終の棲家

市内の高級シティホテル。
「お客さまが亡くなりましたので、残された本をお願いします」という。
この田舎都市に、ホテルで暮らす人がいるとは思わなかった。それも100歳を超えていたらしい。
ちょうどハワード・ヒューズの伝記映画(デュカプリオ)を見たばかりで、最上階のスイートルームに閉じこもり、政財界に睨みを効かせる黒幕、フィクサー・妖怪などという言葉も頭に浮かぶ。まさかそんなこともないだろうけれど、とにかく話のネタにと行ってみたら、ホントに話のネタだけだった。真面目な(多分)お医者さまで、部屋も超豪華版などでもなく、最初からホテルに併設された長期契約用のマンション様の部屋だった。ほんの少し立派なような気がしたけれど。
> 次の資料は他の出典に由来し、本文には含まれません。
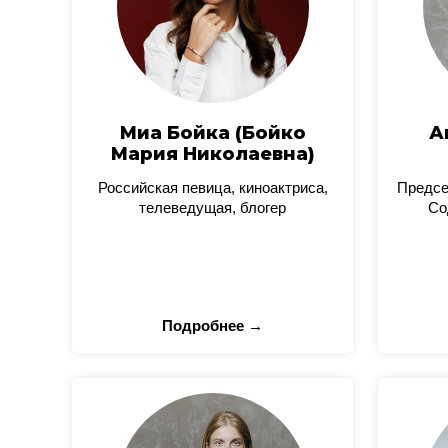
Миа Бойка (Бойко
А
Мария Николаевна)
Российская певица, киноактриса,
Предсе
телеведущая, блогер
Со
Подробнее →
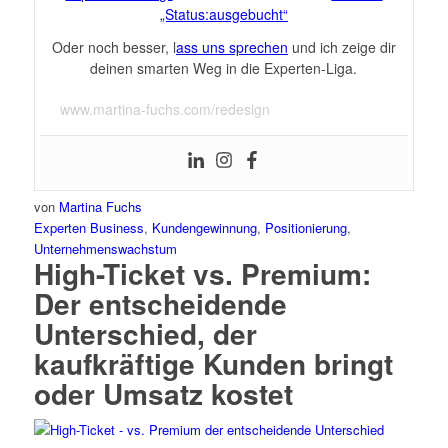
„Status:ausgebucht“
Oder noch besser, l
ass uns sprechen
und ich zeige dir
deinen smarten Weg in die Experten-Liga.
www.martina-fuchs.com/redesign
von
Martina Fuchs
Experten Business
,
Kundengewinnung
,
Positionierung
,
Unternehmenswachstum
High-Ticket vs. Premium:
Der entscheidende
Unterschied, der
kaufkräftige Kunden bringt
oder Umsatz kostet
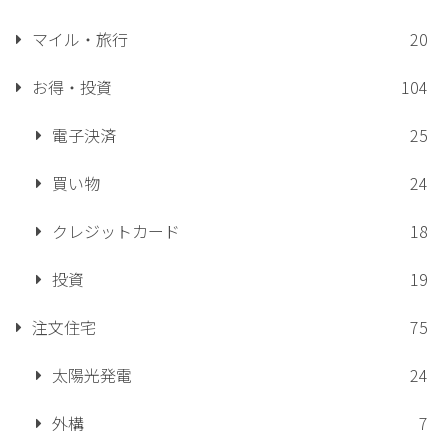
マイル・旅行
20
お得・投資
104
電子決済
25
買い物
24
クレジットカード
18
投資
19
注文住宅
75
太陽光発電
24
外構
7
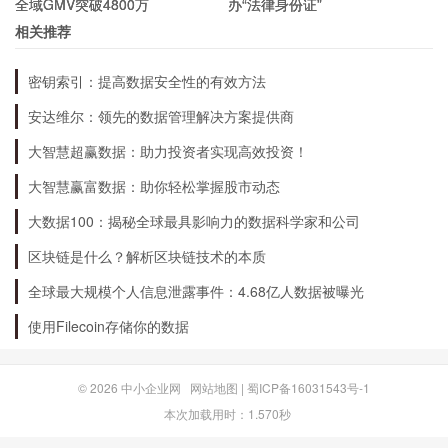
全域GMV突破4800万
办“法律身份证”
相关推荐
成为我们的会员非常简单，只需要在我们的官网上
密钥索引：提高数据安全性的有效方法
注册账号并选择相应的会员计划，即可享受我们的
安达维尔：领先的数据管理解决方案提供商
服务和优惠。同时我们也提供免费的试用期，让您
可以更好地了解我们的服务。
大智慧超赢数据：助力投资者实现高效投资！
大智慧赢富数据：助你轻松掌握股市动态
大数据100：揭秘全球最具影响力的数据科学家和公司
区块链是什么？解析区块链技术的本质
全球最大规模个人信息泄露事件：4.68亿人数据被曝光
使用Filecoin存储你的数据
© 2026
中小企业网
网站地图
|
蜀ICP备16031543号-1
本次加载用时：1.570秒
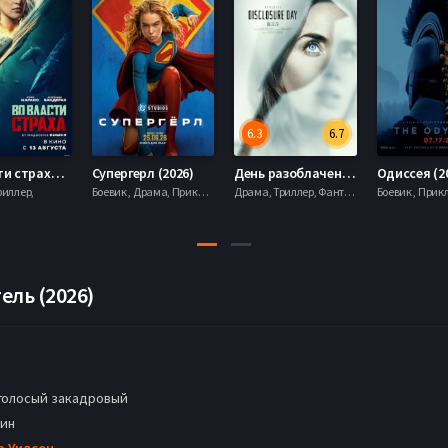
6.3
6.7
Во власти страха (2026)
Супергерл (2026)
День разоблачения (2026)
Одиссея (2
риллер,
Боевик , Драма, Приключения, Фантастика,
Драма, Триллер, Фантастика,
ель (2026)
голосый закадровый
мин
р Уилсон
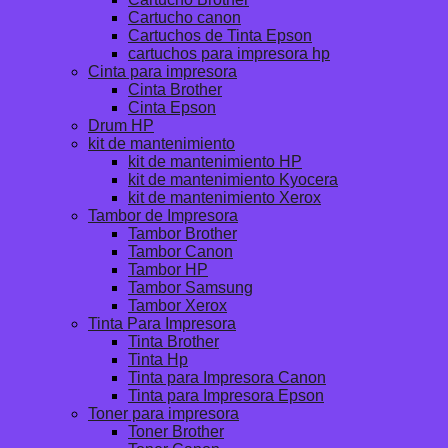
Cartucho canon
Cartuchos de Tinta Epson
cartuchos para impresora hp
Cinta para impresora
Cinta Brother
Cinta Epson
Drum HP
kit de mantenimiento
kit de mantenimiento HP
kit de mantenimiento Kyocera
kit de mantenimiento Xerox
Tambor de Impresora
Tambor Brother
Tambor Canon
Tambor HP
Tambor Samsung
Tambor Xerox
Tinta Para Impresora
Tinta Brother
Tinta Hp
Tinta para Impresora Canon
Tinta para Impresora Epson
Toner para impresora
Toner Brother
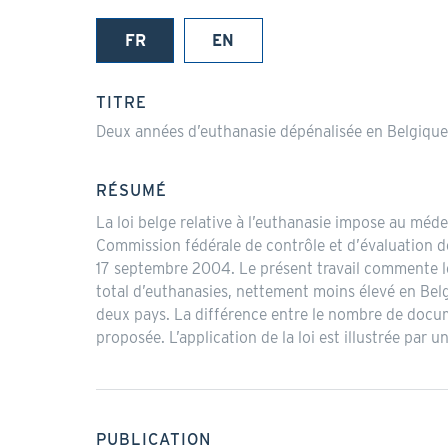
FR
EN
(onglet
actif)
TITRE
Deux années d’euthanasie dépénalisée en Belgique :
RÉSUMÉ
La loi belge relative à l’euthanasie impose au méd
Commission fédérale de contrôle et d’évaluation d
17 septembre 2004. Le présent travail commente le
total d’euthanasies, nettement moins élevé en Belgiq
deux pays. La différence entre le nombre de docume
proposée. L’application de la loi est illustrée par u
PUBLICATION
片付けにホテルの若い人が数人と、娘さんらしいお二人。
「もうめぼしい本はみんなで分けちゃった」らしい。
そうだろうなあ、残っているのは古い全集の端本と、大量の文藝春秋
それでもなんとか戦前本十冊ほど選び出すと、
「あら、たったそれだけ、持っていってもらうのも悪いわねえ。全部捨てちゃおうか」
妹さん(?)がギョッとするようなことをおっしゃる。
「いや、これでなんとかガソリン代になるんです。日当にはなりませんけど」
とかなんとか、モゴモゴ呟いてさっさと退散。
気持ちだけお支払いすると、お二人から、「ホントに気持ちだけねえ」と大笑いされた。